- **Texto selecionado**
╭──
Terceiro, vamos falar sobre felicidade.

Um dos conceitos de felicidade diz que ela expressa o resultado de expectativa menos realidade. Você criou expectativas maiores do que devia e por isso se frustrou, colocou “carga” demais sobre uma ponte ótima (ser servidor), mas que não cuida de todos os “caminhões” que a vida pede que a gente carregue. Se você situar o que o concurso e o cargo público podem “transportar”, irá ficar muito mais satisfeita.

Outra questão é que nós, humanos, tendemos a “normalizar” as conquistas. Até conseguir, aquilo que sonhamos é tudo, mas às vezes já no minuto seguinte a coisa perdeu a graça. Um amigo meu, vítima do vício de comprar carros novos e caros, me confidenciou que cada novo automóvel que adquire dá a ele menos de um minuto de felicidade. No concurso, leva um pouco mais de tempo: até acostumarmos ao novo salário, até descobrirmos que não é um “mar de rosas”. Às vezes a pessoa passa a ganhar dez ou vinte vezes mais do que antes, mas em pouco tempo muda o padrão de consumo etc., e fica tão apertado de dinheiro quanto estava antes. Falta de inteligência financeira, anoto, mas algo que tem solução.
╰──
- **Registros extraídos**
╭──
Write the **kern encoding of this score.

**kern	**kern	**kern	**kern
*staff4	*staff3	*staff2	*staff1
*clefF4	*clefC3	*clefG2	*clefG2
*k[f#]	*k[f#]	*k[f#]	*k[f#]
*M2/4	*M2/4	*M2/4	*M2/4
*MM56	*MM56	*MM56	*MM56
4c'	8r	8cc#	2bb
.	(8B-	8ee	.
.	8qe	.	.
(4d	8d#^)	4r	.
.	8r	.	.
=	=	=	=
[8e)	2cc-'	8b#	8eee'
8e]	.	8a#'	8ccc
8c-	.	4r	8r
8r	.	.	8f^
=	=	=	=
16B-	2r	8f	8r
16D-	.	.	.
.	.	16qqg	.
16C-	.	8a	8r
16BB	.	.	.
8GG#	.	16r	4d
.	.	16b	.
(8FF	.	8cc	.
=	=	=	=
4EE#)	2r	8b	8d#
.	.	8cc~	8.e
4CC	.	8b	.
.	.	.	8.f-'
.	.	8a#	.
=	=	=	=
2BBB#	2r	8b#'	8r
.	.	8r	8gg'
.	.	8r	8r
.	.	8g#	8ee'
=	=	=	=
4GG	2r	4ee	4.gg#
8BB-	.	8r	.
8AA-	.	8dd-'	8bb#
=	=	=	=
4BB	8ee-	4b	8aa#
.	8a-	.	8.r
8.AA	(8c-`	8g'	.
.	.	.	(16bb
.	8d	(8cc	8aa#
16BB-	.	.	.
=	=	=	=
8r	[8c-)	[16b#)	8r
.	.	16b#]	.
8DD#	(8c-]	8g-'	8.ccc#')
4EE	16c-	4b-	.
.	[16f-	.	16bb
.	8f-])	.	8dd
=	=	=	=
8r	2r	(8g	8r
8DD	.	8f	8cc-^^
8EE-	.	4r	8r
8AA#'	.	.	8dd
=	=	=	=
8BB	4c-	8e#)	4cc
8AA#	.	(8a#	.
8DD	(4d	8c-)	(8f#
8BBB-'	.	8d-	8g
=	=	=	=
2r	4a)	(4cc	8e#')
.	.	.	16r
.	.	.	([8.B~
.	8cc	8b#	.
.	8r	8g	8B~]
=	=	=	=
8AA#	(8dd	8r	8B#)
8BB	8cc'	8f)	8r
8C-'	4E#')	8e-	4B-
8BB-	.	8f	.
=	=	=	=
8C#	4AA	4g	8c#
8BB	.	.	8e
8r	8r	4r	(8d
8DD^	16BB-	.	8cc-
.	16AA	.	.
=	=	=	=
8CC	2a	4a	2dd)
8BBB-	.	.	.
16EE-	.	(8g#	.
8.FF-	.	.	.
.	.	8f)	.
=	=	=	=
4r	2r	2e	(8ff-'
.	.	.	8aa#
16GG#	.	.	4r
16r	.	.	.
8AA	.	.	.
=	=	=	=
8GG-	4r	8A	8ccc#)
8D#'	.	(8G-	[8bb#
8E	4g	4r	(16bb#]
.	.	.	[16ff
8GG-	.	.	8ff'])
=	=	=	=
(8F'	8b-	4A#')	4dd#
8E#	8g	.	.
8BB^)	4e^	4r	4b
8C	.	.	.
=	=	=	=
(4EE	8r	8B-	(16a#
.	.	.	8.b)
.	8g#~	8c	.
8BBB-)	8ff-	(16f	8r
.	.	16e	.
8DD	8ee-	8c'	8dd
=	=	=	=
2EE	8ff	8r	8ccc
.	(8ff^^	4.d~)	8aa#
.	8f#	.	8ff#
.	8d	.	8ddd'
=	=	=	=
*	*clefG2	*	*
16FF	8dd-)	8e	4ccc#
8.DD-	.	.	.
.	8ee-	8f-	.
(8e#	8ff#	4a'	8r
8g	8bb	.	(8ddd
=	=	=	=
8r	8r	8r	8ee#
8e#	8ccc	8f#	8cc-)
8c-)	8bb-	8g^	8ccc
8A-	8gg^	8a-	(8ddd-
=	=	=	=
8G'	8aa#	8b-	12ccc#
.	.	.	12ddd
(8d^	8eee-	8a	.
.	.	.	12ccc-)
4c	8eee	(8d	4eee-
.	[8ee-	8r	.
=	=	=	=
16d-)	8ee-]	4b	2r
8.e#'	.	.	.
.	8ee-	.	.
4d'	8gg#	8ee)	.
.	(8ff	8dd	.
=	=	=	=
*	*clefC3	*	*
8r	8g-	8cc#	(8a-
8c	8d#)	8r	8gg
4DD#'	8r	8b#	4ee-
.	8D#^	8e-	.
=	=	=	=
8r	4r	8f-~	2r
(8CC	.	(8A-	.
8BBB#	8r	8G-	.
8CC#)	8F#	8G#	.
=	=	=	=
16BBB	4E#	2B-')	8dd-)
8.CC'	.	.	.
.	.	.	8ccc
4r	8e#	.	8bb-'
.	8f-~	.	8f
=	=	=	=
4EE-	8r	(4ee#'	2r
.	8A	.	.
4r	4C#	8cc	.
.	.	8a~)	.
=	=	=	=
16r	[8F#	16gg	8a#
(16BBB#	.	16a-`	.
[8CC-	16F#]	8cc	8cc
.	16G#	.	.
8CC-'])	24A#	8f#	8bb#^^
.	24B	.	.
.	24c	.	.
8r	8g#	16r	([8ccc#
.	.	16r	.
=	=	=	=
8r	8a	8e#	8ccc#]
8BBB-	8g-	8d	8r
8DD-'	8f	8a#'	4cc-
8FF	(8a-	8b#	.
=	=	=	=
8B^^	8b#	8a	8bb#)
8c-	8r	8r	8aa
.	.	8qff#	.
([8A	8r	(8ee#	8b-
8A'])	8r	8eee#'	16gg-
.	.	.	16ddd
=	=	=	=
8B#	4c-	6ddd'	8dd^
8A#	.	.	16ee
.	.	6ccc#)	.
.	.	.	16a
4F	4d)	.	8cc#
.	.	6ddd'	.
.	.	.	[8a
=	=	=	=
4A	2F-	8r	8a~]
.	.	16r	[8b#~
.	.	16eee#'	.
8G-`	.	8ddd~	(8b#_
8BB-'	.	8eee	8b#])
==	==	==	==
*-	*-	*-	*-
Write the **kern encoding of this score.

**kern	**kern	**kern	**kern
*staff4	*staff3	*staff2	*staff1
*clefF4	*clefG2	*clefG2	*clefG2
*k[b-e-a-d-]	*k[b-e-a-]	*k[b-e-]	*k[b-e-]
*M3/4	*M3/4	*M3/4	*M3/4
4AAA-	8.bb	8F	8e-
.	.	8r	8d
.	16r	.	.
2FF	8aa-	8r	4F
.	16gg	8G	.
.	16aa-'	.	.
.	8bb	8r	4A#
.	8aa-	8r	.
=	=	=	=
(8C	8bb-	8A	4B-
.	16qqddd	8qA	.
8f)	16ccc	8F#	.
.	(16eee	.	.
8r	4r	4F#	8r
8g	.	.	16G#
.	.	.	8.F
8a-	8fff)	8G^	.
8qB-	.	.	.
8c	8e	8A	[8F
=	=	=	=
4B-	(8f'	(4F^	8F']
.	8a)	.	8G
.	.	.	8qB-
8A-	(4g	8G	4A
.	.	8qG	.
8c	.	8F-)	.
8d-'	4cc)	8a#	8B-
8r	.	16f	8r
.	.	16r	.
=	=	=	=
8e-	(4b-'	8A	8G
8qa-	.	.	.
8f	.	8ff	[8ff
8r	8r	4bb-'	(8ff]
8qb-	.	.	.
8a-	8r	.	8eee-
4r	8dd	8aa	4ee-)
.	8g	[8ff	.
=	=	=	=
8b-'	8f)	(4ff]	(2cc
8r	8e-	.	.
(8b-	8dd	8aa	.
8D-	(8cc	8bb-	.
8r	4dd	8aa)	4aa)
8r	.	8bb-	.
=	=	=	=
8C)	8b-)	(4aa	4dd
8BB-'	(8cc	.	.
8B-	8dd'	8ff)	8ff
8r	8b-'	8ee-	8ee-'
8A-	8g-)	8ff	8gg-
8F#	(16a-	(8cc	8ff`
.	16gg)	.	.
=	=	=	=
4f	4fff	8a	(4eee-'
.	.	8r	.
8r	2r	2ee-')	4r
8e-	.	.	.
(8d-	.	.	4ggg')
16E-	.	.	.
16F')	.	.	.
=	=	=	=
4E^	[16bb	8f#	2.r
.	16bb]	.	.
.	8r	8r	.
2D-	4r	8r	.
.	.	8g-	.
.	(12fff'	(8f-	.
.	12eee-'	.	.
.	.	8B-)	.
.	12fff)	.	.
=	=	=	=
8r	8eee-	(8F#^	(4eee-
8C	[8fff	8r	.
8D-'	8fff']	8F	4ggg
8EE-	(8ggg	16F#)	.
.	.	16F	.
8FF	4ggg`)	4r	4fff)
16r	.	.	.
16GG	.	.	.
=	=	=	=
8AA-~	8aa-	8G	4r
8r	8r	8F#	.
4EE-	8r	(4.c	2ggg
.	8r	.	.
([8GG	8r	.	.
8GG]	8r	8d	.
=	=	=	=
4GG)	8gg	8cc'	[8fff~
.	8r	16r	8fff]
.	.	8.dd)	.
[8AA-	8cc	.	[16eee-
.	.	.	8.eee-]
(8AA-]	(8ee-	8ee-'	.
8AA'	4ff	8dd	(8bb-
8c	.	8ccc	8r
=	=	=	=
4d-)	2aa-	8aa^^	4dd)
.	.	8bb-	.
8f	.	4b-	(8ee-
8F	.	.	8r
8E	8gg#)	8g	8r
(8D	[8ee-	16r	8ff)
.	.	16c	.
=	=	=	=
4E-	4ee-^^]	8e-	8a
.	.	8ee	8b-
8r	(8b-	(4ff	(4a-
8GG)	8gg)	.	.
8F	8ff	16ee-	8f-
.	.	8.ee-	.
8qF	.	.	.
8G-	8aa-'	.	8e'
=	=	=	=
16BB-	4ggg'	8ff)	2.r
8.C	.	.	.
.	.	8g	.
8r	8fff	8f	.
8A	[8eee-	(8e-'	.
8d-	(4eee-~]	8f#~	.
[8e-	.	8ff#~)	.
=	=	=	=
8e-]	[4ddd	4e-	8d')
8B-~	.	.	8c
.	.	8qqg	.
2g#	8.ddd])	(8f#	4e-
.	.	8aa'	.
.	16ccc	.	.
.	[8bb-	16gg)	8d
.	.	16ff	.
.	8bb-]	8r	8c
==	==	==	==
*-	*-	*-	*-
╰──
- **Tarefas**
A) Segundo um dos conceitos apresentados no texto sobre felicidade, a felicidade expressa o resultado de quê?
B) Prossiga o texto sobre felicidade e concursos públicos a partir da última frase apresentada.

- **Respostas do exercício**
A) Expectativa menos realidade.

B)
Você “normalizou” tudo de bom que o concurso lhe deu e nem consegue mais ver o quanto tem de privilégios merecidos e duramente conquistados!

Pior, você está cometendo o mesmo erro outra vez: acha que o concurso para o nível superior vai resolver seu problema. Não vai. Ou você vai conseguir ser feliz agora, ou  não será após essa nova conquista. Mas você pode ser feliz agora, eu sei disso.

Você é persistente, consegue fazer os sacrifícios necessários, já provou sua capacidade antes e tem meios materiais para conseguir o que sonha. Parabéns por isso. Comemore isso! Mas aprenda a lição: você precisa ser feliz agora.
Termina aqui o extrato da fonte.